Hegel understood the essence of human life to be derived from history. History, memory—that is what makes us human, that and our knowledge of death.

Moses Herzog says this in the fifth section of the novel, in a letter that he writes to Eisenhower that addresses his Committee on National Aims report. This is typical of Herzog's letter-writing tendencies as well as a good sum-up sentence for the novel. It makes sense that Herzog, who is obsessed with recounting his own history and his own memories, is a believer in Hegel's philosophy. Hegel believed that history was created dynamically by the contradictory and conflicting interests of men, but, at the same time, he believed that this history illustrated a progression.

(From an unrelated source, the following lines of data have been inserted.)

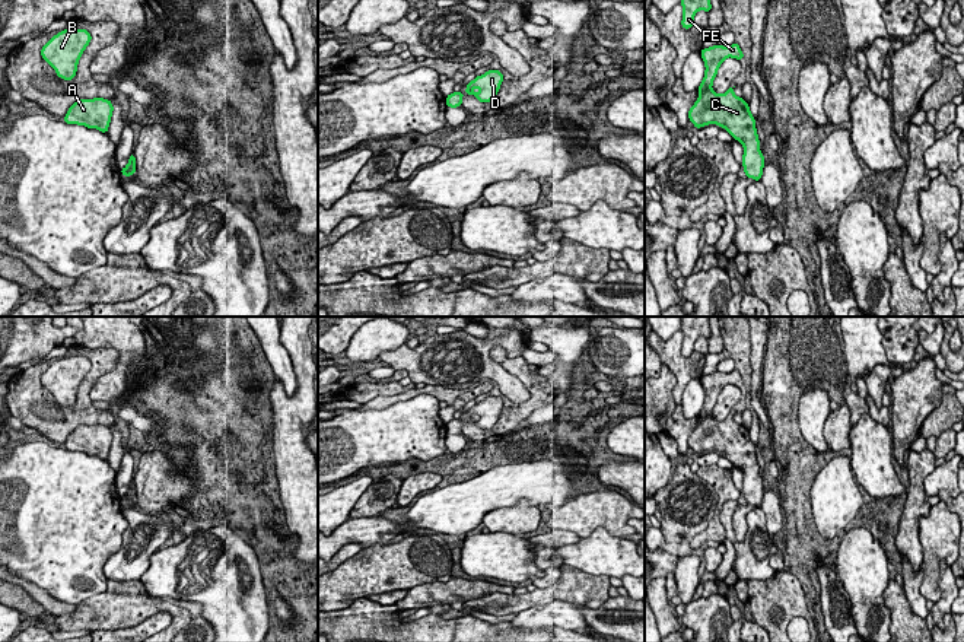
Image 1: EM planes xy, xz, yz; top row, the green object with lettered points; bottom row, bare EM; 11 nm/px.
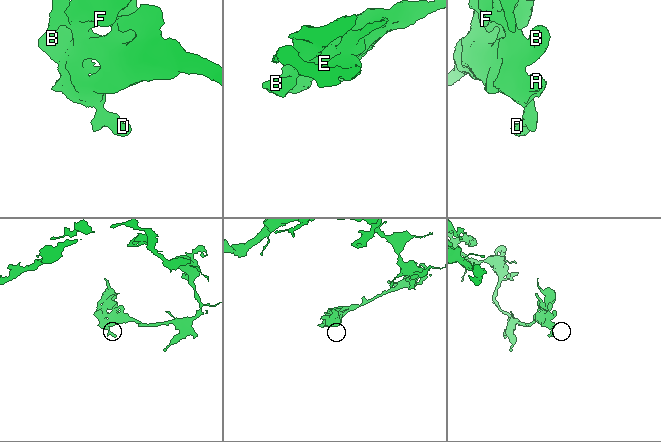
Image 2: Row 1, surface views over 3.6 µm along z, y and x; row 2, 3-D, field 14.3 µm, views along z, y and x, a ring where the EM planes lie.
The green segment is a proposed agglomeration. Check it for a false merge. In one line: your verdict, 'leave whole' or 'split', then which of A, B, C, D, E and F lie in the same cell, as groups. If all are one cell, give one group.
leave whole | A B C D E F

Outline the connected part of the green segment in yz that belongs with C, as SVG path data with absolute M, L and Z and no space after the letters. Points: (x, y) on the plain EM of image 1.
M736 369L729 374L713 372L700 378L706 397L699 413L699 425L688 438L688 446L696 455L716 451L723 454L744 474L742 493L748 505L761 506L764 482L760 477L760 467L755 446L750 432L734 420L734 414L722 422L712 416L718 397L725 385L742 387L744 381Z

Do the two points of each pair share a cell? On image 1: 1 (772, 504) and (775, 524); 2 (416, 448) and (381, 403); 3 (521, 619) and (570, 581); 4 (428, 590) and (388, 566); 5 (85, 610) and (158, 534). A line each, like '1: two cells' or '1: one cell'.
1: one cell
2: two cells
3: two cells
4: two cells
5: two cells

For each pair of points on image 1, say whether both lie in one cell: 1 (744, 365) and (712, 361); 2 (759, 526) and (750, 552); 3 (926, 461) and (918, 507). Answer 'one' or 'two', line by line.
1: one
2: one
3: one

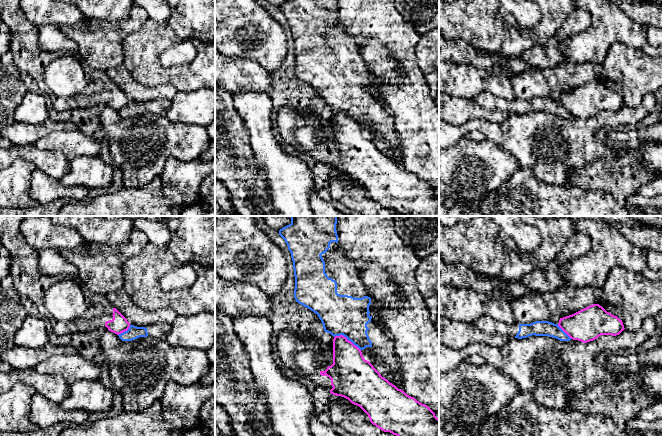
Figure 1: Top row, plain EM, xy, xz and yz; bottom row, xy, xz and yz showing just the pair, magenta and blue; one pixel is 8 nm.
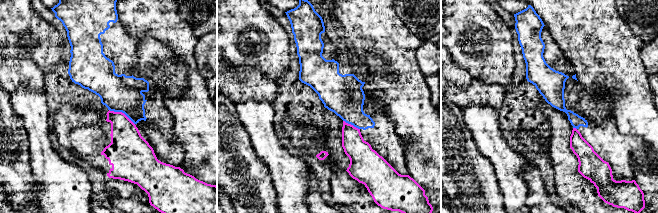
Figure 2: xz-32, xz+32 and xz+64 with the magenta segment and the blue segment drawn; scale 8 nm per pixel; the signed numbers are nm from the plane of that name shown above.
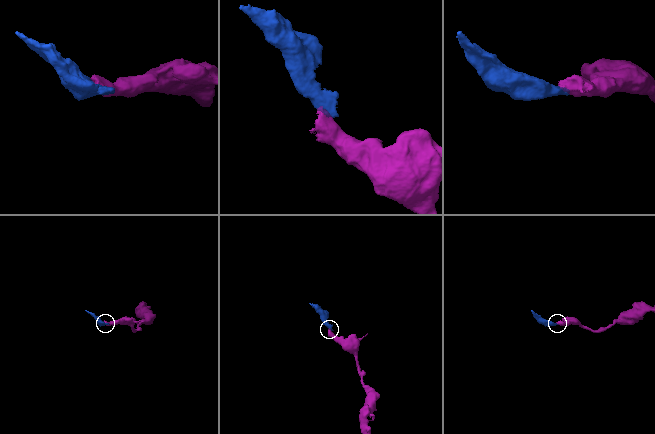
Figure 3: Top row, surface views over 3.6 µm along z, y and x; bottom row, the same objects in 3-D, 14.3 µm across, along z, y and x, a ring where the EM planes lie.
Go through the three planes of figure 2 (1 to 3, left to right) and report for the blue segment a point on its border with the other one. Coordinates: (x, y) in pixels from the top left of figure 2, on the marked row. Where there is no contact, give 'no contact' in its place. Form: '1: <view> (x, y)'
1: xz-32 (121, 112)
2: xz+32 (350, 124)
3: xz+64 (575, 128)

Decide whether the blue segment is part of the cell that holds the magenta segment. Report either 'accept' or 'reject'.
reject

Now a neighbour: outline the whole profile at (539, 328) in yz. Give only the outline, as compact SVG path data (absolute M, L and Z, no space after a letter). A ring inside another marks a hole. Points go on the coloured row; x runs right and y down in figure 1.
M536 321L531 324L519 324L519 331L515 338L522 339L529 336L549 336L560 341L570 341L571 338L558 326L549 321Z

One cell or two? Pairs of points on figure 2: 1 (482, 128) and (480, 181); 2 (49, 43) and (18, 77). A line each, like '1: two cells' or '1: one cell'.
1: two cells
2: two cells

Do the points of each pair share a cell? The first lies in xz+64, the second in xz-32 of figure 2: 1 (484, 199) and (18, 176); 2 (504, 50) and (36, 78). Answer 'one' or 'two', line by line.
1: one
2: two

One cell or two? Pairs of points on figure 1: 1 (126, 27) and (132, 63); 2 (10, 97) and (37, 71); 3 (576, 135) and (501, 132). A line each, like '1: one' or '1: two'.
1: two
2: two
3: one

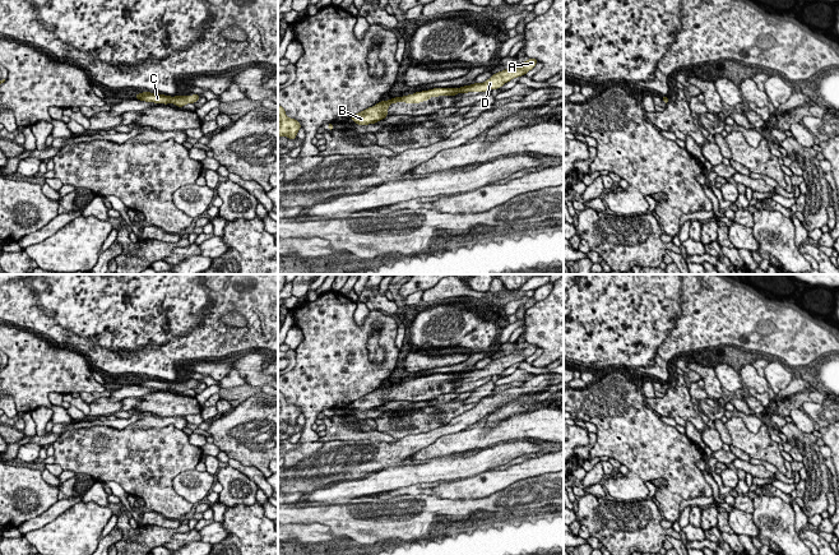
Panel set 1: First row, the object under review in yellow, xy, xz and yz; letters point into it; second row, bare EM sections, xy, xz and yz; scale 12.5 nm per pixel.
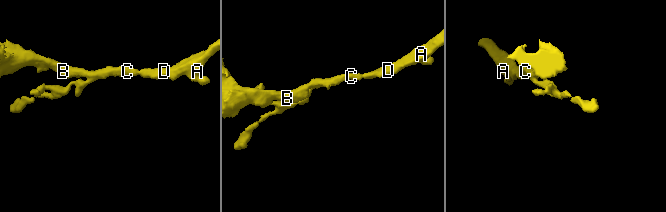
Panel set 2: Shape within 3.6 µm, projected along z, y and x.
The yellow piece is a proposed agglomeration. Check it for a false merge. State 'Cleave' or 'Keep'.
Keep

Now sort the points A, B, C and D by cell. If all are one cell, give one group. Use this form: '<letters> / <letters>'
A B C D

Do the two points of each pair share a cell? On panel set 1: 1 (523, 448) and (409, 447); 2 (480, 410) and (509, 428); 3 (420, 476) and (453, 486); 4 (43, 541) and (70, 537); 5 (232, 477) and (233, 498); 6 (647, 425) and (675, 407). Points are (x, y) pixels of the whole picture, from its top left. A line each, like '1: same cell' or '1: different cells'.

He thought that even though the path was contradictory because of the human beings contradictory impulses, in the end, there is a self-realization. The human being realizes that he has reason and freedom. This, in short, is exactly what happens to the main character of the novel. Bellow has Moses drift through his impulses and thoughts, some of which contradict each other, but, in the end, Moses comes to terms with himself. He comes to a realization and to an understanding of, even, death. All the ambivalent forces that work in the book come together only because Moses learns to accept the ambiguities of his journey and his self.

It is important also that Bellow places this quote at the center of the novel because it is here that Moses begins to understand his journey. The book, although seemingly going nowhere at times, is really a progression just as Hegel illustrates in his philosophy.